Tuning Fischer-Tropsch synthesis product distribution toward light olefins over nitrided Fe-Mn bimetallic catalysts

Abstract

A series of Fe-Mn bimetallic catalysts with various pretreatment atmosphere including H2, CO and alternatively NH3, were employed for the Fischer–Tropsch synthesis (FTS). The structure of Fe-Mn bimetallic catalysts was revealed by using multiple characterization techniques, where Mössbauer spectra was used to define the iron species. With direct pretreatment, the reduction efficiency is in the sequence of H2 > CO > NH3. Fe-Mn bimetallic catalysts pre-reduced by H2 that permit an easy nitrogenation. To correlate the phase compositions of spent catalysts with FTS performance, the individual contribution of Fe, iron carbides (χ-Fe5C2, ε-Fe2(.2)C and θ-Fe3C) and iron nitride (Fe2N) to hydrocarbon selectivity was deconvolved by linear regression.
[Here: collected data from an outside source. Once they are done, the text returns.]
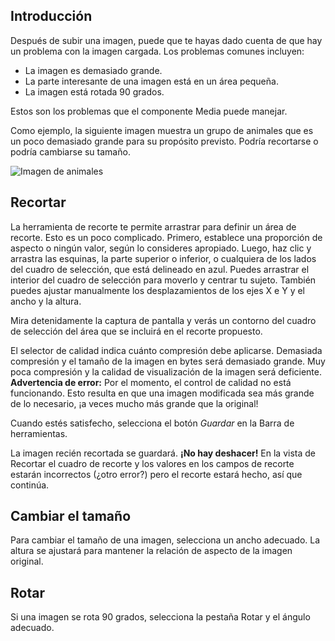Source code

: <!-- Filename: J4.x:Media:_Image_Crop_Resize_Rotate / Display title: Recortar, Redimensionar y Rotar Imágenes  -->

## Introducción

Después de subir una imagen, puede que te hayas dado cuenta de que hay un problema con la imagen cargada. Los problemas comunes incluyen:

- La imagen es demasiado grande.
- La parte interesante de una imagen está en un área pequeña.
- La imagen está rotada 90 grados.

Estos son los problemas que el componente Media puede manejar.

Como ejemplo, la siguiente imagen muestra un grupo de animales que es un poco demasiado grande para su propósito previsto. Podría recortarse o podría cambiarse su tamaño.

![Imagen de animales](../../../en/images/media/media-crop-serengeti.png)

## Recortar

La herramienta de recorte te permite arrastrar para definir un área de recorte. Esto es un poco complicado. Primero, establece una proporción de aspecto o ningún valor, según lo consideres apropiado. Luego, haz clic y arrastra las esquinas, la parte superior o inferior, o cualquiera de los lados del cuadro de selección, que está delineado en azul. Puedes arrastrar el interior del cuadro de selección para moverlo y centrar tu sujeto. También puedes ajustar manualmente los desplazamientos de los ejes X e Y y el ancho y la altura.

Mira detenidamente la captura de pantalla y verás un contorno del cuadro de selección del área que se incluirá en el recorte propuesto.

El selector de calidad indica cuánto compresión debe aplicarse. Demasiada compresión y el tamaño de la imagen en bytes será demasiado grande. Muy poca compresión y la calidad de visualización de la imagen será deficiente. **Advertencia de error:** Por el momento, el control de calidad no está funcionando. Esto resulta en que una imagen modificada sea más grande de lo necesario, ¡a veces mucho más grande que la original!

Cuando estés satisfecho, selecciona el botón *Guardar* en la Barra de herramientas.

La imagen recién recortada se guardará. **¡No hay deshacer!** En la vista de Recortar el cuadro de recorte y los valores en los campos de recorte estarán incorrectos (¿otro error?) pero el recorte estará hecho, así que continúa.  

## Cambiar el tamaño

Para cambiar el tamaño de una imagen, selecciona un ancho adecuado. La altura se ajustará para mantener la relación de aspecto de la imagen original.

## Rotar

Si una imagen se rota 90 grados, selecciona la pestaña Rotar y el ángulo adecuado.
It was discovered that C2=-C4= selectivity was proportional to the content of epsilon-iron carbide, which was promoted by the doping with Mn and further nitriding treatment. Successfully nitrided Fe-Mn bimetallic catalysts exhibit a better stability of C2-C4 O/P along time on stream, while either direct CO treatment or NH3 treatment followed by CO treatment result in a rapid decent of C2-C4 O/P ratio against time. Furthermore, Mn enhances long-chain hydrocarbon selectivity and suppresses CH4 formation, whereas the nitrogenation inhibits the chain growth ability, concentrating the hydrocarbon selectivity into C2-C4 fraction. Hence, the nitrided Fe-Mn catalyst is able to maintain a high light olefin selectivity. This study highlights that nitrogenation could provide an opportunity to tune the C2-C4 olefins by optimizing the phase structure of Fe-Mn catalysts.